Information provided >>
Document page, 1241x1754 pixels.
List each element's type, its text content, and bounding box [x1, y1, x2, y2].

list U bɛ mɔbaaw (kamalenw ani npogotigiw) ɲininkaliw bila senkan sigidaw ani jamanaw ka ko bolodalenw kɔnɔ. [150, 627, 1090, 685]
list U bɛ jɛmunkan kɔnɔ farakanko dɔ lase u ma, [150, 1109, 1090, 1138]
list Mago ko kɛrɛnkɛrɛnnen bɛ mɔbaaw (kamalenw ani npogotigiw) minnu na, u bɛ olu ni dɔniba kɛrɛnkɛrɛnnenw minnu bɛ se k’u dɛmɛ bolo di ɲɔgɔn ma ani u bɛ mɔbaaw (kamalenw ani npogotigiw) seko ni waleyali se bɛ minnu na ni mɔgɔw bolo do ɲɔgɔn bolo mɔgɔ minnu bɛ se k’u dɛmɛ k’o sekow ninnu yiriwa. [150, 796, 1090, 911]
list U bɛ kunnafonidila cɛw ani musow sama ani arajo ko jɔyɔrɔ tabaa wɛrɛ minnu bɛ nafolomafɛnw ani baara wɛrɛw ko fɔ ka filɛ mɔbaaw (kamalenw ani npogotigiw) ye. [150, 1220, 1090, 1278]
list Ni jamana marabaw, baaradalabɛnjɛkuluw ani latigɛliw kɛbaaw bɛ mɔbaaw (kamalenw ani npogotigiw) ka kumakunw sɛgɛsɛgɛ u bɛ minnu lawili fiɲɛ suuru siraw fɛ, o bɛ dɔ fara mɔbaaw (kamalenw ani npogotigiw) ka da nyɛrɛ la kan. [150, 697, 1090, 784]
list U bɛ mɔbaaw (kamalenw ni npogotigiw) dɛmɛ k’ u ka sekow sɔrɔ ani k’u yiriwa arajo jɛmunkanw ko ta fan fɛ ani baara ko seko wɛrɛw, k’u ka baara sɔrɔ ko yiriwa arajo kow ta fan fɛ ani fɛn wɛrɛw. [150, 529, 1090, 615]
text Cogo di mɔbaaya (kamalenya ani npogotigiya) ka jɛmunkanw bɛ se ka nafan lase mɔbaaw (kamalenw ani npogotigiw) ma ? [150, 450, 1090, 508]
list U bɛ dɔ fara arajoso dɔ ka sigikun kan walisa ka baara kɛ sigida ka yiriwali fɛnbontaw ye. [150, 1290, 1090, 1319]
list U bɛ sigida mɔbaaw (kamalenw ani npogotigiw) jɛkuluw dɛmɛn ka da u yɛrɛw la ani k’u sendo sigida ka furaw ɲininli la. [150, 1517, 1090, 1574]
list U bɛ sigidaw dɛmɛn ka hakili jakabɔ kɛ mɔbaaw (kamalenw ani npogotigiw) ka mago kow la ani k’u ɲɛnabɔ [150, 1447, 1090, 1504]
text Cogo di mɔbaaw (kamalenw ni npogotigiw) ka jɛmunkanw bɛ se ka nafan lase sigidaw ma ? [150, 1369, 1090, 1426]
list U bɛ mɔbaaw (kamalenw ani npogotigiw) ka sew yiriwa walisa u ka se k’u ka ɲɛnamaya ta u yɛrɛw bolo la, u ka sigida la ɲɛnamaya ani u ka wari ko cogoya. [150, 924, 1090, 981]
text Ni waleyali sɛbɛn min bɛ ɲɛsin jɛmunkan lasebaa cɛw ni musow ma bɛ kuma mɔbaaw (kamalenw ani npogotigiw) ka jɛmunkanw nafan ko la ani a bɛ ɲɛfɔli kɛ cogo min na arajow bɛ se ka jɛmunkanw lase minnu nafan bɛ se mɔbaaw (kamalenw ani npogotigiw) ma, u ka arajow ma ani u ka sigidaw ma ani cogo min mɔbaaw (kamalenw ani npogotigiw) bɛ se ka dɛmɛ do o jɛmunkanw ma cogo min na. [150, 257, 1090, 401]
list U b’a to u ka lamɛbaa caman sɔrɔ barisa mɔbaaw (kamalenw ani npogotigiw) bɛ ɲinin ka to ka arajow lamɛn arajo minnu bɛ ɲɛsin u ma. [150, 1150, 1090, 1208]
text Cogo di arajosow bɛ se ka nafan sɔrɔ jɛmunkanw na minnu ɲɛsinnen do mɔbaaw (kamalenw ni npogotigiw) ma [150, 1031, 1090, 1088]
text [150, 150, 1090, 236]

Exercise details >> Every entry must be output again exactly as it was given.

Answer for the task >>
Document page, 1241x1754 pixels.
List each element's type, its text content, and bounding box [x1, y1, x2, y2].

list U bɛ mɔbaaw (kamalenw ani npogotigiw) ɲininkaliw bila senkan sigidaw ani jamanaw ka ko bolodalenw kɔnɔ. [150, 627, 1090, 685]
list U bɛ jɛmunkan kɔnɔ farakanko dɔ lase u ma, [150, 1109, 1090, 1138]
list Mago ko kɛrɛnkɛrɛnnen bɛ mɔbaaw (kamalenw ani npogotigiw) minnu na, u bɛ olu ni dɔniba kɛrɛnkɛrɛnnenw minnu bɛ se k’u dɛmɛ bolo di ɲɔgɔn ma ani u bɛ mɔbaaw (kamalenw ani npogotigiw) seko ni waleyali se bɛ minnu na ni mɔgɔw bolo do ɲɔgɔn bolo mɔgɔ minnu bɛ se k’u dɛmɛ k’o sekow ninnu yiriwa. [150, 796, 1090, 911]
list U bɛ kunnafonidila cɛw ani musow sama ani arajo ko jɔyɔrɔ tabaa wɛrɛ minnu bɛ nafolomafɛnw ani baara wɛrɛw ko fɔ ka filɛ mɔbaaw (kamalenw ani npogotigiw) ye. [150, 1220, 1090, 1278]
list Ni jamana marabaw, baaradalabɛnjɛkuluw ani latigɛliw kɛbaaw bɛ mɔbaaw (kamalenw ani npogotigiw) ka kumakunw sɛgɛsɛgɛ u bɛ minnu lawili fiɲɛ suuru siraw fɛ, o bɛ dɔ fara mɔbaaw (kamalenw ani npogotigiw) ka da nyɛrɛ la kan. [150, 697, 1090, 784]
list U bɛ mɔbaaw (kamalenw ni npogotigiw) dɛmɛ k’ u ka sekow sɔrɔ ani k’u yiriwa arajo jɛmunkanw ko ta fan fɛ ani baara ko seko wɛrɛw, k’u ka baara sɔrɔ ko yiriwa arajo kow ta fan fɛ ani fɛn wɛrɛw. [150, 529, 1090, 615]
text Cogo di mɔbaaya (kamalenya ani npogotigiya) ka jɛmunkanw bɛ se ka nafan lase mɔbaaw (kamalenw ani npogotigiw) ma ? [150, 450, 1090, 508]
list U bɛ dɔ fara arajoso dɔ ka sigikun kan walisa ka baara kɛ sigida ka yiriwali fɛnbontaw ye. [150, 1290, 1090, 1319]
list U bɛ sigida mɔbaaw (kamalenw ani npogotigiw) jɛkuluw dɛmɛn ka da u yɛrɛw la ani k’u sendo sigida ka furaw ɲininli la. [150, 1517, 1090, 1574]
list U bɛ sigidaw dɛmɛn ka hakili jakabɔ kɛ mɔbaaw (kamalenw ani npogotigiw) ka mago kow la ani k’u ɲɛnabɔ [150, 1447, 1090, 1504]
text Cogo di mɔbaaw (kamalenw ni npogotigiw) ka jɛmunkanw bɛ se ka nafan lase sigidaw ma ? [150, 1369, 1090, 1426]
list U bɛ mɔbaaw (kamalenw ani npogotigiw) ka sew yiriwa walisa u ka se k’u ka ɲɛnamaya ta u yɛrɛw bolo la, u ka sigida la ɲɛnamaya ani u ka wari ko cogoya. [150, 924, 1090, 981]
text Ni waleyali sɛbɛn min bɛ ɲɛsin jɛmunkan lasebaa cɛw ni musow ma bɛ kuma mɔbaaw (kamalenw ani npogotigiw) ka jɛmunkanw nafan ko la ani a bɛ ɲɛfɔli kɛ cogo min na arajow bɛ se ka jɛmunkanw lase minnu nafan bɛ se mɔbaaw (kamalenw ani npogotigiw) ma, u ka arajow ma ani u ka sigidaw ma ani cogo min mɔbaaw (kamalenw ani npogotigiw) bɛ se ka dɛmɛ do o jɛmunkanw ma cogo min na. [150, 257, 1090, 401]
list U b’a to u ka lamɛbaa caman sɔrɔ barisa mɔbaaw (kamalenw ani npogotigiw) bɛ ɲinin ka to ka arajow lamɛn arajo minnu bɛ ɲɛsin u ma. [150, 1150, 1090, 1208]
text Cogo di arajosow bɛ se ka nafan sɔrɔ jɛmunkanw na minnu ɲɛsinnen do mɔbaaw (kamalenw ni npogotigiw) ma [150, 1031, 1090, 1088]
text [150, 150, 1090, 236]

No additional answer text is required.